== What you have to do ==
Answer with one figure only, the number of lines below in which "license" occurs.

== Data extracted from a collection ==
=-=-=

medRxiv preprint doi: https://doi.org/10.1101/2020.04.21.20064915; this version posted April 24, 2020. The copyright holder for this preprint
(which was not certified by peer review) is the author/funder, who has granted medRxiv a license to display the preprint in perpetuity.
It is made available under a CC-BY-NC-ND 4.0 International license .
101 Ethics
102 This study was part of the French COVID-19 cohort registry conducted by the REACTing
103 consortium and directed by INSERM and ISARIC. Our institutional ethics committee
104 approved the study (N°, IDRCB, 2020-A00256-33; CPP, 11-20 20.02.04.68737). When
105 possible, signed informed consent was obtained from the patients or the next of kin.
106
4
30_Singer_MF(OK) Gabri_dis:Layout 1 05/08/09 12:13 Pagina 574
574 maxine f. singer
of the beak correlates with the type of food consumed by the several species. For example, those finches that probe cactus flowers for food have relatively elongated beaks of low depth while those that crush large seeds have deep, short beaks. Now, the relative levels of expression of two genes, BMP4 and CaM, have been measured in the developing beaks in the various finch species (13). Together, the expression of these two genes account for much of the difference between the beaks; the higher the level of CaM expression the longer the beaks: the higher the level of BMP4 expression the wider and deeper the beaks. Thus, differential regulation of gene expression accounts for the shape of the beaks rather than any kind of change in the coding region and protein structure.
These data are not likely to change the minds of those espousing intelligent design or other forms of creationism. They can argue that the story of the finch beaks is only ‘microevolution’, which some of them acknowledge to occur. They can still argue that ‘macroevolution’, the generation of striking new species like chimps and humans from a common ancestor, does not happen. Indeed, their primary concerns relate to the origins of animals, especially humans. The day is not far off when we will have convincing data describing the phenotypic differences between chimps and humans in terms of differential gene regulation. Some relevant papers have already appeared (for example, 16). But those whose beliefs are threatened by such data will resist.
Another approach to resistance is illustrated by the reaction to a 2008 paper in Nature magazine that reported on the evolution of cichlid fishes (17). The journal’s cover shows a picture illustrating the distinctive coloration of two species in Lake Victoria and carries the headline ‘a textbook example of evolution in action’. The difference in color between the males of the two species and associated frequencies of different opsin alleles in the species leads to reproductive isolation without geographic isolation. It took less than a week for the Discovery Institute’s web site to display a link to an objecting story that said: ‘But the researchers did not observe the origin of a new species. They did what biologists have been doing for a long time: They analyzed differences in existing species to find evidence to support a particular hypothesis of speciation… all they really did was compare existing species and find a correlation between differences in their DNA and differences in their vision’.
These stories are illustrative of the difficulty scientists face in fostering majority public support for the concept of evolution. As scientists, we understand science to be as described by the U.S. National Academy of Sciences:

=-=-=

== Expected answer ==
2